More on RFID Tagging Texans’ Cars

Monday, April 11th, 2005

More discussion of using RFID tags on vehicles in Texas, in Computerworld. The advice? “Keep it simple, stupid:”

On the other hand, if an RFID tag responds with just a license plate number, that can be checked against an up-to-date back-end database without human intervention. And the only information exposed by the RFID tag is already displayed on the vehicle’s bumper.

What we’d really like is a clear set of RFID best practices. But in the meantime, we’ll just have to remind ourselves to keep the tags as simple as possible and keep the data on them to a minimum. If we must include data, it should be encrypted — but less data is better.

A reasonable approach, but only what’s “displayed on the vehicle’s bumper” isn’t a fixed measure of privacy, given advances in machine vision, and in more rapid access to multiple databases in multiple jurisdictions for multiple purposes.

“Consumers More RFID-Aware, Still Wary”

Thursday, April 7th, 2005

RFID Journal reports on consumer market research, re RFID and privacy, conducted by BIGresearch and Artafact:

“The number of people concerned about the technology has stayed consistently around 65 percent [from September through March],” says [Artafact President Linda] Stegeman. Twenty-five percent of respondents said they were very concerned about the technology and another 42 percent said they were somewhat concerned. The respondents’ concerned centered on privacy abuses, especially those involving misuse by the government and insurance companies and the distribution of RFID data over the Internet.

Even so, apprehension is abating in those respondents with greater knowledge of RFID. “Those respondents that knew of RFID were less concerned about RFID applications than those that were unaware of the technology,” says Stegeman…

Texas Proposal to RFID Tag Cars

Wednesday, April 6th, 2005

Computerworld reports on a bill introduced in the Texas legislature, to replace vehicle inspection stickers with RFID tags:

The tags would be used by law enforcement to ensure compliance with the state’s insurance laws, according to Larry Phillips, the Republican state representative who proposed the bill.

“This is a system that would be used to reduce the number of uninsured drivers on the road. Right now it’s at 26%,” Phillips said.

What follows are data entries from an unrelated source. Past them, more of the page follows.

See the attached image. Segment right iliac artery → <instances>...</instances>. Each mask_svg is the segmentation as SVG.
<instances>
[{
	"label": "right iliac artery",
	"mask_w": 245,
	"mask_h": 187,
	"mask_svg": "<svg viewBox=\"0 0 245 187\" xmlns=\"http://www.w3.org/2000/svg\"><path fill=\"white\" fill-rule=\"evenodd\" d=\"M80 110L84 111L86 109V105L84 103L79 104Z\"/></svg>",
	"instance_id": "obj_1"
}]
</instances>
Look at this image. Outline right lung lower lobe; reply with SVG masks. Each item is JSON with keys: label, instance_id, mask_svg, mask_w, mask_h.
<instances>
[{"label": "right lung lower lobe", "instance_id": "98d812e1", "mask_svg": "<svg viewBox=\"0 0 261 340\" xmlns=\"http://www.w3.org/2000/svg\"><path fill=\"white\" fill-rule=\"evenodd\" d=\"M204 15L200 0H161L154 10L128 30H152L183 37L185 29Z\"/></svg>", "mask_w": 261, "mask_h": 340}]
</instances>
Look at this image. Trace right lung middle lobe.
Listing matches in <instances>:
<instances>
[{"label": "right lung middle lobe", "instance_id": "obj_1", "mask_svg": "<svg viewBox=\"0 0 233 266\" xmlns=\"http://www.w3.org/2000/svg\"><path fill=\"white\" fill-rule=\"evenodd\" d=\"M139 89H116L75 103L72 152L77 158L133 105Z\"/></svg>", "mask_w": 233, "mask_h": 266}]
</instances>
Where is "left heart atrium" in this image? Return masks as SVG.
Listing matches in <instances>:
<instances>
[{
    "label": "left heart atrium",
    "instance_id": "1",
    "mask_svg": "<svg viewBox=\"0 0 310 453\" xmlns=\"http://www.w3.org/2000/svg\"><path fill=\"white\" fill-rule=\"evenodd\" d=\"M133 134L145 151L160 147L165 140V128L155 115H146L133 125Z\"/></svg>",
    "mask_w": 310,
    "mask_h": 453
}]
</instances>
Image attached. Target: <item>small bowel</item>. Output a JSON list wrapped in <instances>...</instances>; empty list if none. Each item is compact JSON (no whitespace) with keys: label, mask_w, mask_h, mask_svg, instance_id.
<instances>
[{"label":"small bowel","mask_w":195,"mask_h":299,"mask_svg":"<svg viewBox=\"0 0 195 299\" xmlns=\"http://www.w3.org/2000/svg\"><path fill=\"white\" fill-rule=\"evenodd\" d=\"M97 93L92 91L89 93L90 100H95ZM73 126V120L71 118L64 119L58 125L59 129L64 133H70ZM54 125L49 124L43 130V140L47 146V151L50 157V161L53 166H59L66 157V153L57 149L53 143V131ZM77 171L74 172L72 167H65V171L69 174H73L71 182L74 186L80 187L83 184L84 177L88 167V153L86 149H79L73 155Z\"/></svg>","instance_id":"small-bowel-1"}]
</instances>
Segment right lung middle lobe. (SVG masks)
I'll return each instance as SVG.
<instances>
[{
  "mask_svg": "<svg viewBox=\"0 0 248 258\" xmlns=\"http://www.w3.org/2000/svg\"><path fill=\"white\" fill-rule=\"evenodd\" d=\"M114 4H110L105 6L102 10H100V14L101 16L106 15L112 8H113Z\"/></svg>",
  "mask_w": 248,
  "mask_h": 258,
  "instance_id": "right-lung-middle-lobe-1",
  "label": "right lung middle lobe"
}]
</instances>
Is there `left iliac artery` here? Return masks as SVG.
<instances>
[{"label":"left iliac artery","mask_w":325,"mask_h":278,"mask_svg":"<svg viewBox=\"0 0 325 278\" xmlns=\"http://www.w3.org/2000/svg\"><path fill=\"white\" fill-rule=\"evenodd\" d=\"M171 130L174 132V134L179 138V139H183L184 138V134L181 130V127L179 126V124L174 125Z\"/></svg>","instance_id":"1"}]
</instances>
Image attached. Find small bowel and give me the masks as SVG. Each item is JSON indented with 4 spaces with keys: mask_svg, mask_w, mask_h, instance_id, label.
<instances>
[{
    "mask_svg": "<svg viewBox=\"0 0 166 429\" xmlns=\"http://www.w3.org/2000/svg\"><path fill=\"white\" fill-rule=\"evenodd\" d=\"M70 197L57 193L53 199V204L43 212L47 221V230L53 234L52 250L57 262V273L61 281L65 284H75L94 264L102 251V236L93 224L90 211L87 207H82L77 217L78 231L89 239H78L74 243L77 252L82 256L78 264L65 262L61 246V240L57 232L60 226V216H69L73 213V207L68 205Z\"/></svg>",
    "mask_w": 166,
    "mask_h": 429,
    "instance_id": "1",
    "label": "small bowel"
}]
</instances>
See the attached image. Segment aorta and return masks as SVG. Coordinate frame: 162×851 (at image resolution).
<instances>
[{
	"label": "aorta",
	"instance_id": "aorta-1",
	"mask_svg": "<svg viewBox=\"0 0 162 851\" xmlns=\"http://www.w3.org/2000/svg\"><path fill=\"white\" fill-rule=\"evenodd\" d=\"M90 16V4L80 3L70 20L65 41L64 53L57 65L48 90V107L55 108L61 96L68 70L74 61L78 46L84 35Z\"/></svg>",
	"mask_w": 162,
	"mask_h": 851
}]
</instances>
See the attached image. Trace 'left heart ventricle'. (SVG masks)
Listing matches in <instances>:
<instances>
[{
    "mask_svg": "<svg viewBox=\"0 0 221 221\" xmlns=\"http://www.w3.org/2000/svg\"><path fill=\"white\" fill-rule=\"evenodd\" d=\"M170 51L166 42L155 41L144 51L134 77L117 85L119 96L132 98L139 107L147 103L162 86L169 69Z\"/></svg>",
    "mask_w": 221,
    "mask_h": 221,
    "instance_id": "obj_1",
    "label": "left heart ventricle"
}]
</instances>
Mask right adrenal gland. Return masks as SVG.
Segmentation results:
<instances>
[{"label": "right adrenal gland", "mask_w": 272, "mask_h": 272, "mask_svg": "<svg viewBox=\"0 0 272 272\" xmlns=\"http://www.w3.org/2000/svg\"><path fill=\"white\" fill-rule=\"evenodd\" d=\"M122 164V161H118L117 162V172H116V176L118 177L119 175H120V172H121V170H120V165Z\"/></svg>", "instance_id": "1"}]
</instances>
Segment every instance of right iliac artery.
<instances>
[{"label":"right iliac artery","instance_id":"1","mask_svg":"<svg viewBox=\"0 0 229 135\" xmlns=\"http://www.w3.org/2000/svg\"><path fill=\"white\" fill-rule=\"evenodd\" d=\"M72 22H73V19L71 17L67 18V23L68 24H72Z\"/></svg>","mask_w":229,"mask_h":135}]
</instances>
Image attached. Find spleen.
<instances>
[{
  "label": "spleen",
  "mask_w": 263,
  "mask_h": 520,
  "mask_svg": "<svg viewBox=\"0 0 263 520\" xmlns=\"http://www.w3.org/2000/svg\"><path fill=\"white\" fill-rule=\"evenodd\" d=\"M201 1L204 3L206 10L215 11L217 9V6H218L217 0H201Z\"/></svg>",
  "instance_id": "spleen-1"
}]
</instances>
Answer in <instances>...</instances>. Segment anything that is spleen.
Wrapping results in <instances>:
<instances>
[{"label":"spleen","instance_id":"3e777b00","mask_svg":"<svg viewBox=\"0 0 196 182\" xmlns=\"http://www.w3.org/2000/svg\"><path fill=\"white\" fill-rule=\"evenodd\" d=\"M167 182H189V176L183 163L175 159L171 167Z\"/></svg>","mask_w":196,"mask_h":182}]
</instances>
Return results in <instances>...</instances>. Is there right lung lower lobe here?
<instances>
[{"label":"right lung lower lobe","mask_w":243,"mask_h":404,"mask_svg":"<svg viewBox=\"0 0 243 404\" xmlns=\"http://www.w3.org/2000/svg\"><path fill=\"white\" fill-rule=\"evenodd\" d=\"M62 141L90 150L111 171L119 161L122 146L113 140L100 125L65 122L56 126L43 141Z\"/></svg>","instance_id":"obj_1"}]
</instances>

The bill also calls for the transponders to be compatible with the automated vehicle registration and certificate of title system established by the Texas Department of Transportation. It would also require compatibility with the standards established by the Transportation Department and other agencies for use of toll roads and toll facilities, Phillips said.

Without reading the bill, it’s hard to know what “compatibility” means here; toll payment RFID is more likely to be active RFID, while one could imagine a cheaper, passive tag affixed to a license plate (and only read at short distances, where a FasTrak or other transponder is intended to be read at highway speeds from above or alongside the roadway).